While the focus of the media conference was health care, Wall also was there to give a boost to Cox, in a hotly-contested race with the NDP and the Liberals for the Battlefords seat.

He gave credit to Cox for his work in pushing for such projects as highways, water treatment plant projects and the Northland Power plant.

"Even though he has not been the MLA, he has been working for the Battlefords," said Wall, who added "imagine how much work he would get done if he were a member of the Legislative Assembly."

Wall also took time to criticize Lingenfelter's announcement made Oct. 13 on Red Pheasant First Nation, where Lingenfelter committed the NDP to a new deal for resource revenue sharing with First Nations and Métis peoples.

The Saskatchewan Party has blasted the idea, saying they support sharing resource wealth with all Saskatchewan people and not with one group.

What his party would never do, said Wall, "is cut a special deal with any one group with the resource revenues of the province."

He said resource revenues belong to everyone, equally.

He also criticized Lingenfelter's plan for not being specific on costs.

"We still don't have a cost for his commitment, so far."

Wall also responded to criticisms from both the NDP's Len Taylor and Liberal leader Ryan Bater questioning the government's commitment to a new Saskatchewan Hospital.

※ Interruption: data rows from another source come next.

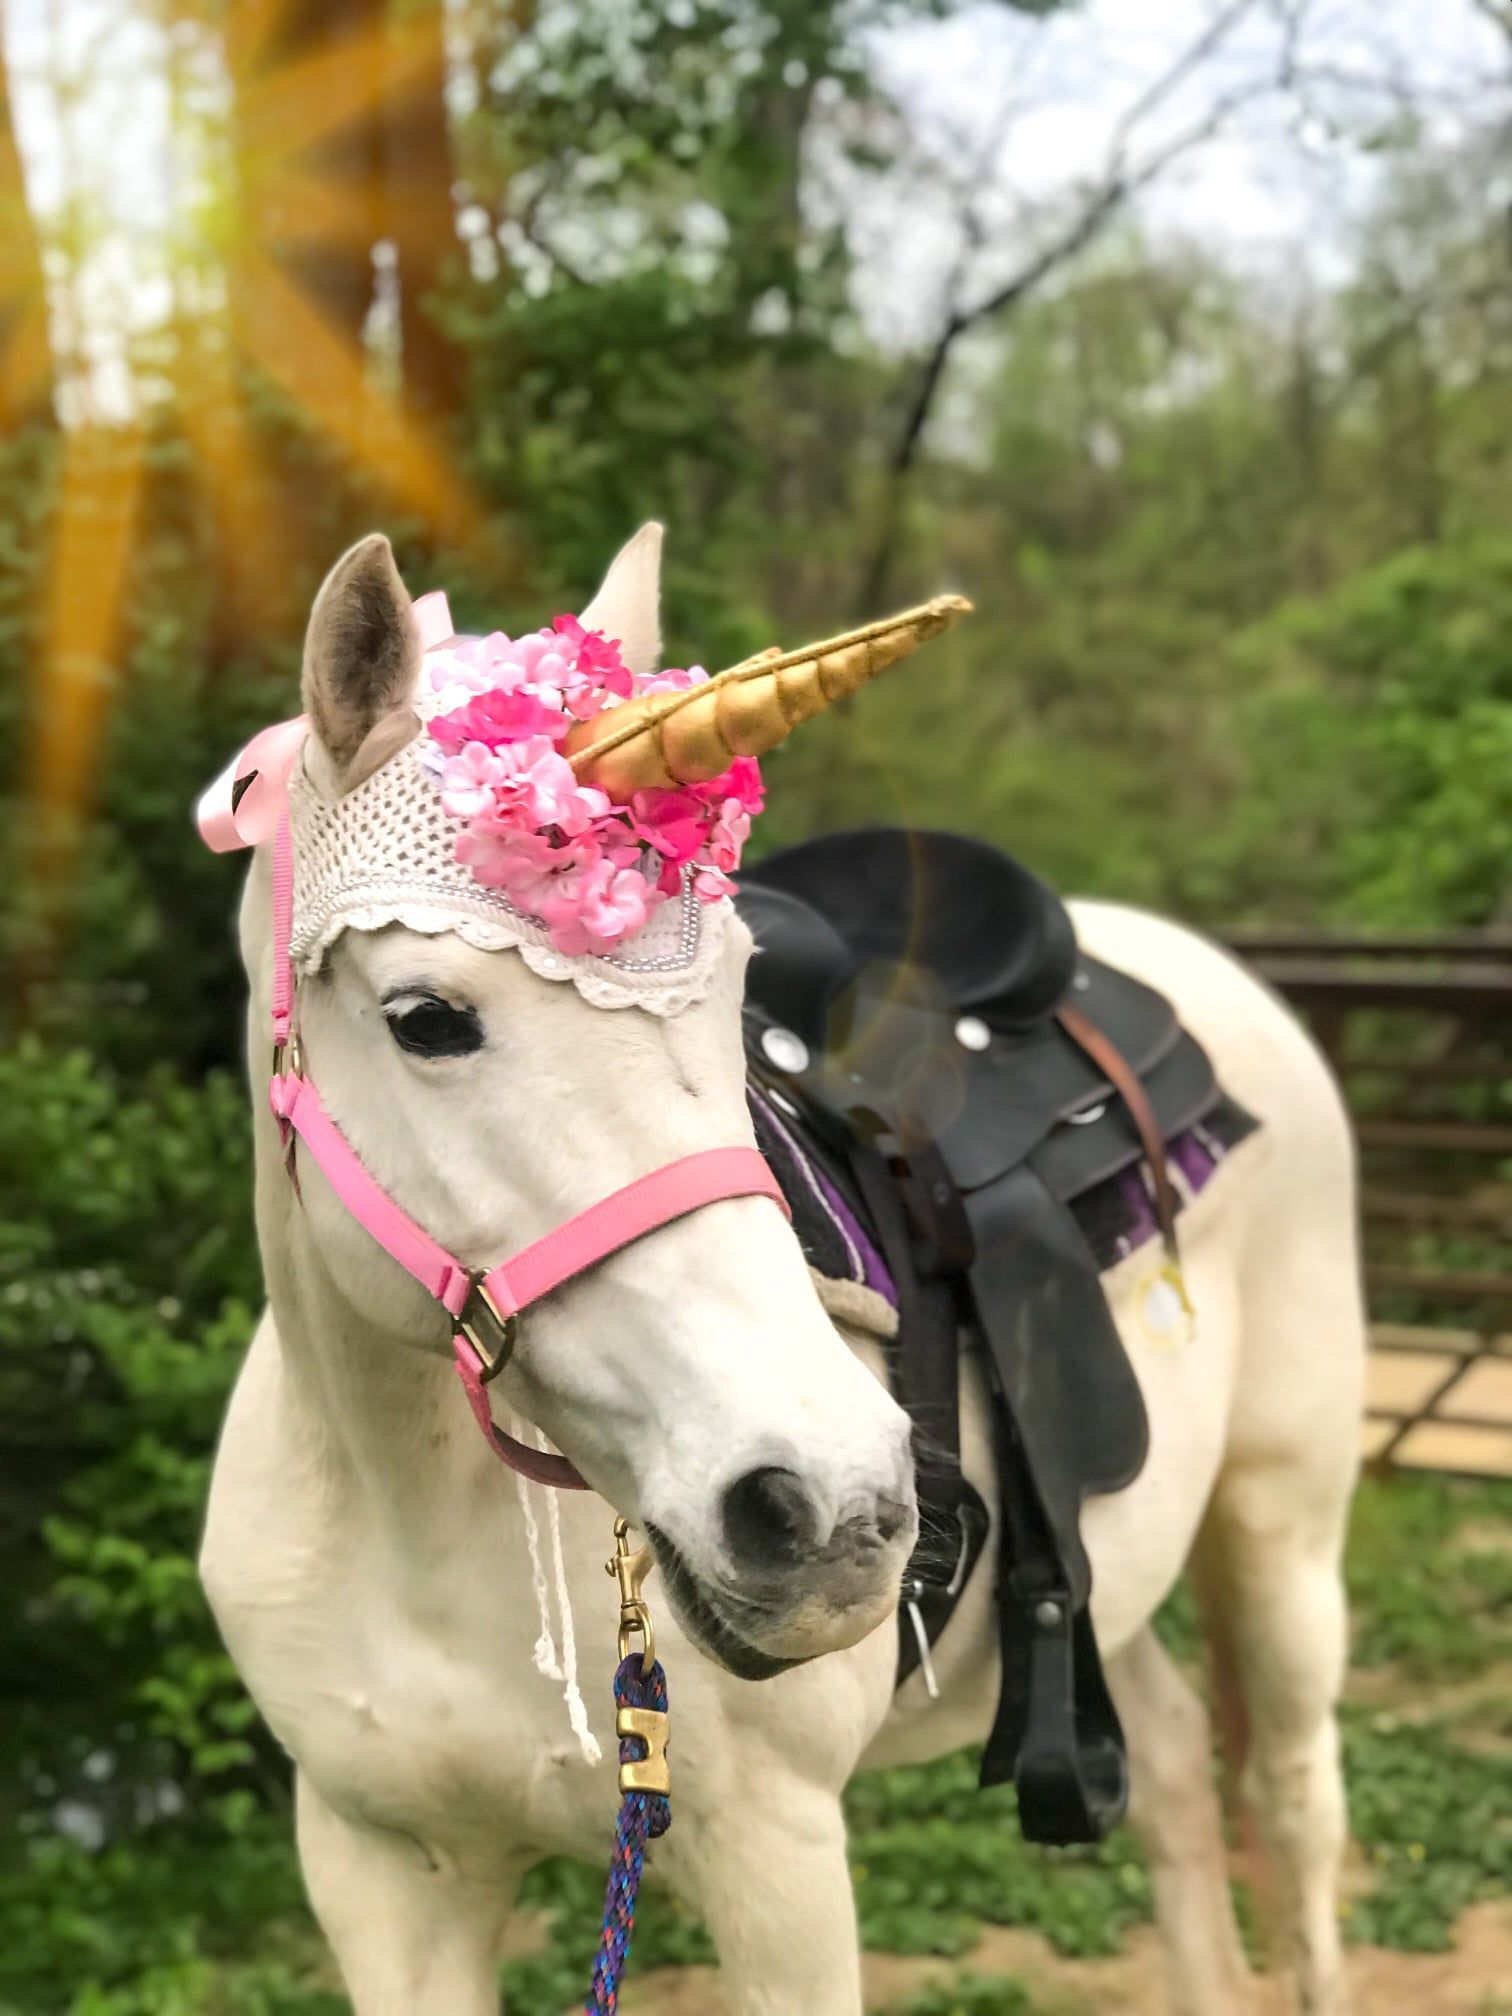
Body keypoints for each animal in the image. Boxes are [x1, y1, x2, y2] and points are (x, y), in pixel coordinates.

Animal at [199, 523, 1365, 2016]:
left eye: (734, 991)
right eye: (427, 1017)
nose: (833, 1507)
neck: (414, 1525)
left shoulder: (776, 1861)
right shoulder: (383, 1876)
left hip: (1283, 1532)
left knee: (1294, 1800)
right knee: (1165, 1767)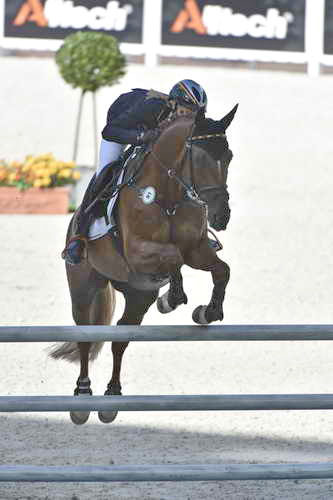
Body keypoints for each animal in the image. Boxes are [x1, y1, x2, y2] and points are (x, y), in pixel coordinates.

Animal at [50, 103, 236, 424]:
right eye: (199, 158)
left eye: (229, 156)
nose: (221, 216)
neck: (170, 194)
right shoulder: (137, 250)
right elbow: (173, 255)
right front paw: (173, 298)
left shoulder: (197, 251)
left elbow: (221, 269)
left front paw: (207, 311)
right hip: (84, 287)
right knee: (85, 337)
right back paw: (83, 396)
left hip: (137, 297)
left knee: (121, 339)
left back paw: (111, 397)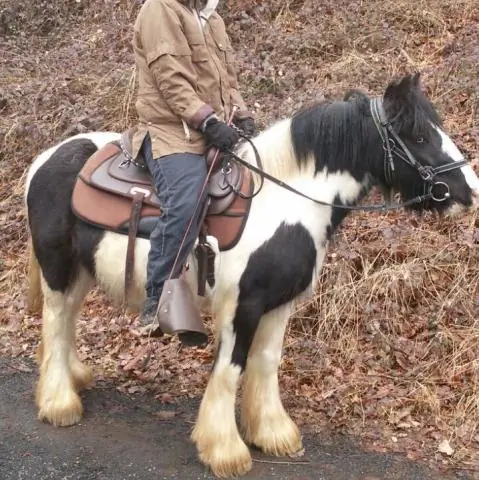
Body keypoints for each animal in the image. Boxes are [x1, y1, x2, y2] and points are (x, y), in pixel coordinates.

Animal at [24, 73, 478, 478]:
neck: (283, 202)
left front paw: (273, 433)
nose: (469, 191)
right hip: (57, 269)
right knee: (56, 321)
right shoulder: (240, 307)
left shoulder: (279, 305)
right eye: (418, 137)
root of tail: (44, 159)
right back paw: (60, 402)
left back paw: (73, 378)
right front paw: (225, 450)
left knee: (66, 323)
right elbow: (231, 368)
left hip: (80, 271)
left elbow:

The government has committed $8 million to detailed planning for a new 188-bed facility in August, and had pledged to get construction started no later than 2013.

Taylor has since suggested the project could be delayed if the expected $100 million financial commitment is not in the budget. Bater, meanwhile, has dismissed the August funding announcement completely as yet another plan and no real commitment.

Wall responded "they're both wrong," and added the "it was the NDP that was good about talking about studies and analysis of health care, whether it was the children's hospital or other main projects."

"We said from the last election on that we were proceeding with this project," said Wall.

"This project will get done. I'll stack up our record of keeping the promises we made in the last election against the NDP any day of the week. We've kept over 146 promises from the last election. We've worked hard to earn the reputation that we do what we say we do," said Wall.

As for Bater, Wall said "he's not running candidates even in every constituency in the province.

"I don't know how he'll be able to deliver for the Battlefords frankly with that kind of context," said Wall, who added that to get things done in the Battlefords, if he lived in the area, he'd "vote for Herb Cox."